List the lines of this listing that hold the word "font".

--- Dataset extract Enclosed Below ---

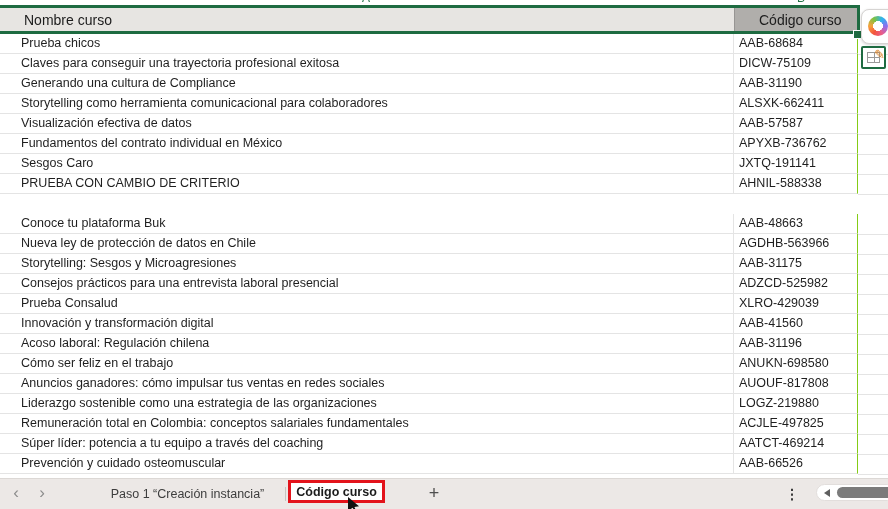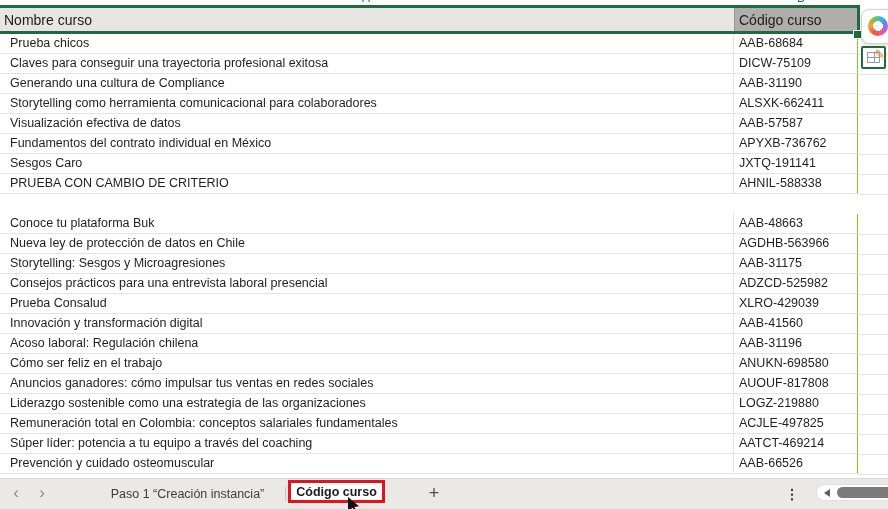--- a/index.html
+++ b/index.html
@@ -5,28 +5,28 @@
   html,body{margin:0;padding:0;background:#fff;}
   body{width:888px;height:509px;overflow:hidden;font-family:"Liberation Sans",sans-serif;}
   .screen{position:relative;width:888px;height:509px;background:#fff;overflow:hidden;}
 
   
   .col-letters{position:absolute;left:0;top:0;width:888px;height:6px;overflow:hidden;background:#fff;}
   .col-letter{position:absolute;top:-9px;font-size:12px;color:#217346;font-weight:400;}
 
   
   .hdrA,.hdrB{position:absolute;top:8px;height:24px;line-height:24px;font-size:14px;color:#1c1c1c;
-    white-space:nowrap;overflow:hidden;box-sizing:border-box;padding-left:4px;}
+    white-space:nowrap;overflow:hidden;box-sizing:border-box;padding-left:24px;}
   .hdrA{left:0;width:734px;background:#e7e5e2;}
   .hdrB{left:734px;width:124px;background:#b0aeab;border-left:1px solid #979593;}
 
   .row{position:absolute;left:0;width:888px;height:20px;}
   .ca,.cb{position:absolute;top:0;height:20px;line-height:19px;font-size:12.5px;color:#1f1f1f;
     white-space:nowrap;overflow:hidden;box-sizing:border-box;border-bottom:1px solid #e4e4e4;}
-  .ca{left:0;width:734px;padding-left:10px;border-right:1px solid #e4e4e4;}
+  .ca{left:0;width:734px;padding-left:21px;border-right:1px solid #e4e4e4;}
   .cb{left:734px;width:124px;padding-left:5px;border-right:1px solid #84cc16;}
   .cc{position:absolute;left:858px;top:0;width:30px;height:20px;border-bottom:1px solid #e4e4e4;}
 
   
   .sel-top{position:absolute;left:0;top:5px;width:860px;height:3px;background:#1e6b41;}
   .sel-bottom{position:absolute;left:0;top:31px;width:860px;height:3px;background:#1e6b41;}
   .sel-right{position:absolute;left:857px;top:5px;width:3px;height:29px;background:#1e6b41;}
   .fill-handle{position:absolute;left:853px;top:30px;width:7px;height:7px;background:#1e6b41;border:1px solid #fff;box-sizing:content-box;}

--- End of Enclosed Dataset extract ---

▸ **Exercise solution**:
   body{width:888px;height:509px;overflow:hidden;font-family:"Liberation Sans",sans-serif;}
   .col-letter{position:absolute;top:-9px;font-size:12px;color:#217346;font-weight:400;}
   .hdrA,.hdrB{position:absolute;top:8px;height:24px;line-height:24px;font-size:14px;color:#1c1c1c;
   .ca,.cb{position:absolute;top:0;height:20px;line-height:19px;font-size:12.5px;color:#1f1f1f;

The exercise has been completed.